**EXERCISE BRIEF**
Start to finish, retype the entries exactly while omitting the pictures.

□ □ □ □ □ □ □

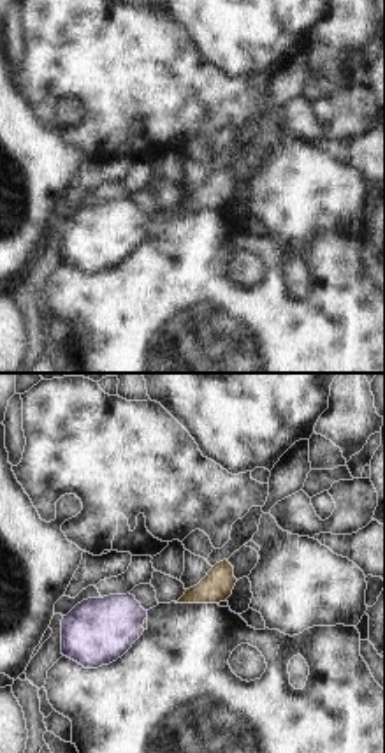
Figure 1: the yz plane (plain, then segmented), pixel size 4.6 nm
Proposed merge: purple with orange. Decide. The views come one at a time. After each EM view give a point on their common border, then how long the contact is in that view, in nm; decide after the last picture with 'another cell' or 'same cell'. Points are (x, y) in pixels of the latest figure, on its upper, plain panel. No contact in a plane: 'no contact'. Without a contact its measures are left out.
contact (143, 229); length 70 nm

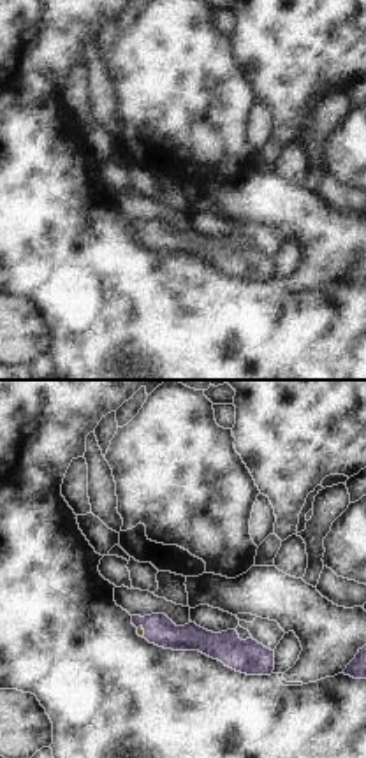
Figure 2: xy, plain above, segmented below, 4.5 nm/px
contact (145, 238); length 70 nm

□ □ □ □ □ □ □

**THE COMPLETED TASK**
Figure 1: the yz plane (plain, then segmented), pixel size 4.6 nm
Proposed merge: purple with orange. Decide. The views come one at a time. After each EM view give a point on their common border, then how long the contact is in that view, in nm; decide after the last picture with 'another cell' or 'same cell'. Points are (x, y) in pixels of the latest figure, on its upper, plain panel. No contact in a plane: 'no contact'. Without a contact its measures are left out.
contact (143, 229); length 70 nm

Figure 2: xy, plain above, segmented below, 4.5 nm/px
contact (145, 238); length 70 nm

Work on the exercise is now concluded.